## THE TASK
Nothing should appear in the answer except the lines below from the line containing "RATIO 234/233: 2.804 -> 1.824" through the line containing "Deplaned (NonRev), Icelandair: 600 -> 0", copied exactly, with pictures left out.

## SOURCE DATA
· · · ·
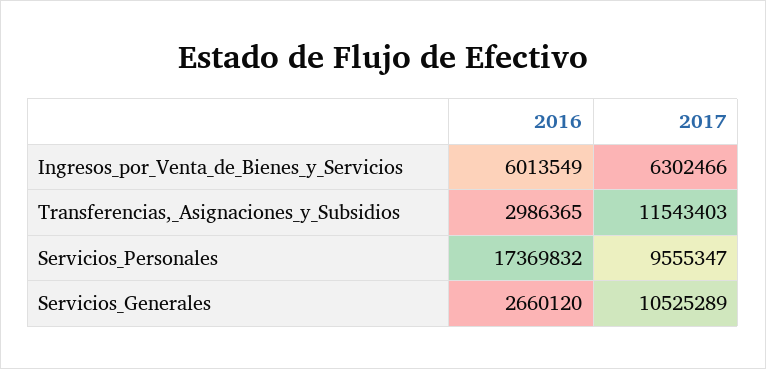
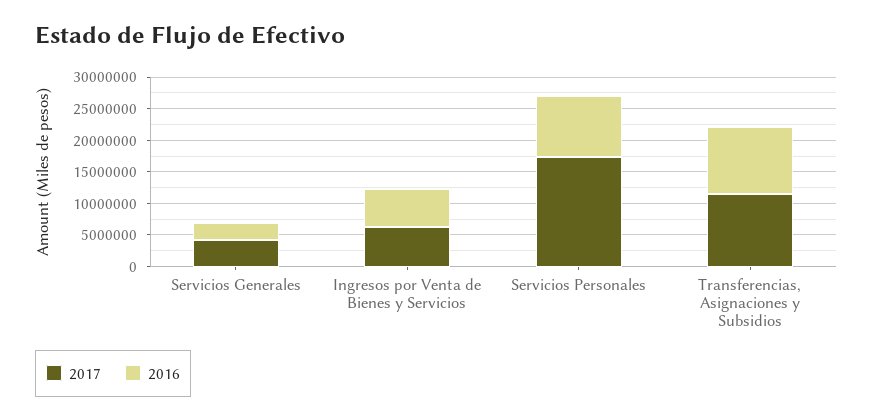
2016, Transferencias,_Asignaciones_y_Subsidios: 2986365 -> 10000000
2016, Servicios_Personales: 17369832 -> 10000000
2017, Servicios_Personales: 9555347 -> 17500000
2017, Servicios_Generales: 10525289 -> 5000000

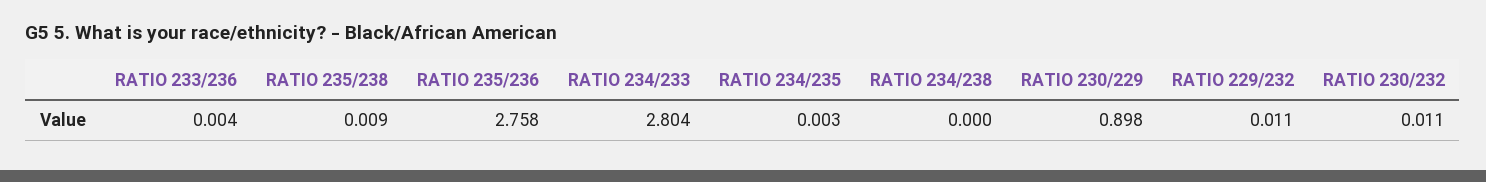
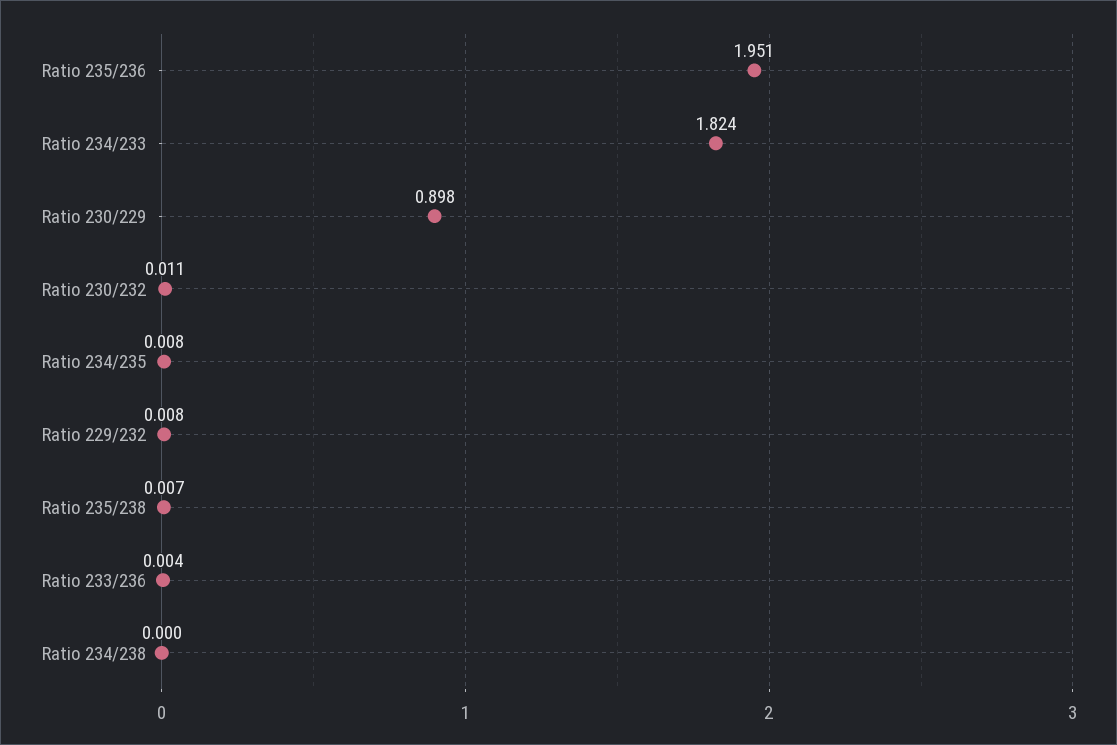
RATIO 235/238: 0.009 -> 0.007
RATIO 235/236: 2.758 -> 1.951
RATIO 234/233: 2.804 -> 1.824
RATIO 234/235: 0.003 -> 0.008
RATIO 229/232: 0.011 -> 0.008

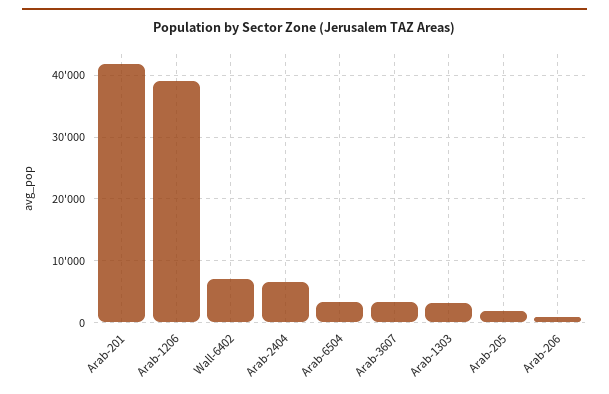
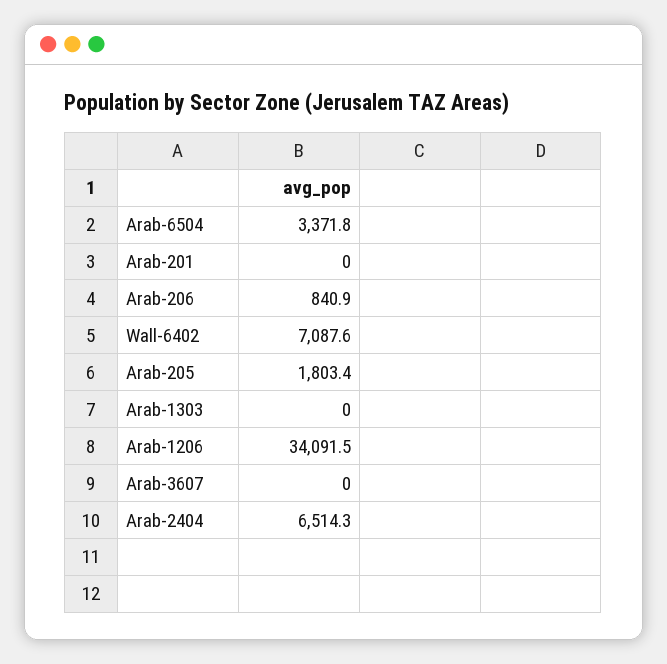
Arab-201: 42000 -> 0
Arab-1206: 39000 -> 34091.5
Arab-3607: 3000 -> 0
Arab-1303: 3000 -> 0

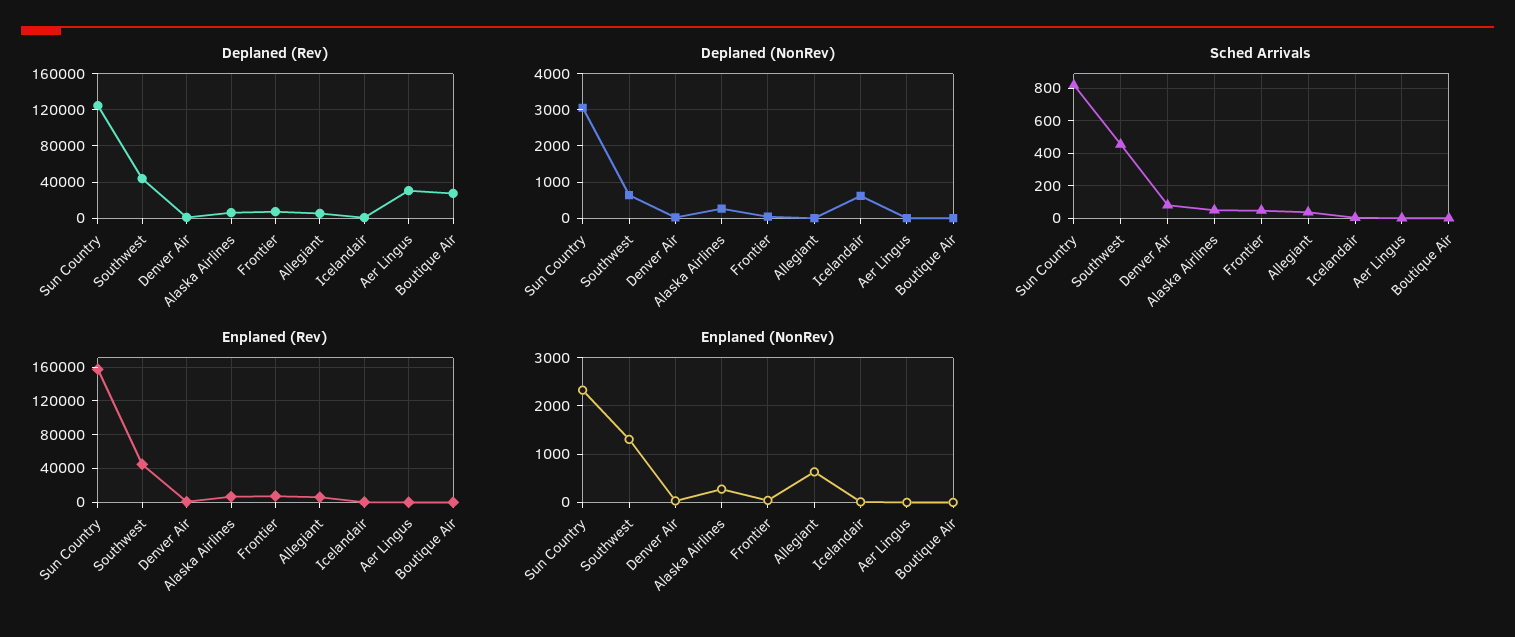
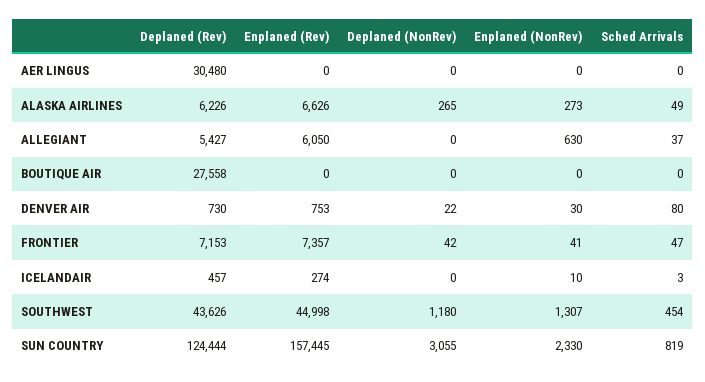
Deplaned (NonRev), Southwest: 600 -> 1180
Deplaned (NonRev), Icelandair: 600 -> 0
· · · ·
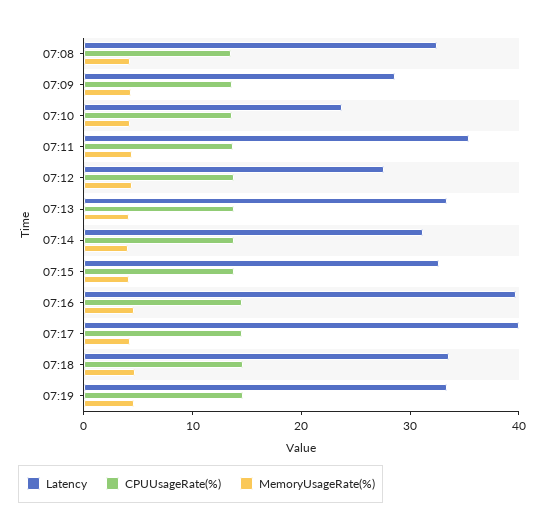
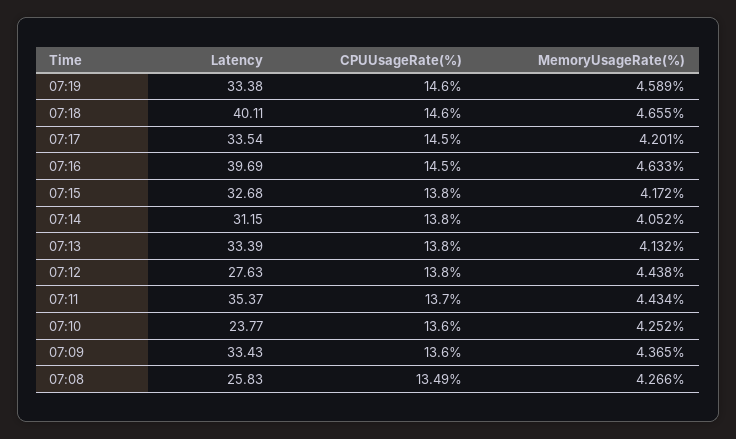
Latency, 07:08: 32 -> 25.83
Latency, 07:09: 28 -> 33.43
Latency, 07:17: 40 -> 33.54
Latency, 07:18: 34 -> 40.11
· · · ·
## SOLUTION BELOW
RATIO 234/233: 2.804 -> 1.824
RATIO 234/235: 0.003 -> 0.008
RATIO 229/232: 0.011 -> 0.008

Arab-201: 42000 -> 0
Arab-1206: 39000 -> 34091.5
Arab-3607: 3000 -> 0
Arab-1303: 3000 -> 0

Deplaned (NonRev), Southwest: 600 -> 1180
Deplaned (NonRev), Icelandair: 600 -> 0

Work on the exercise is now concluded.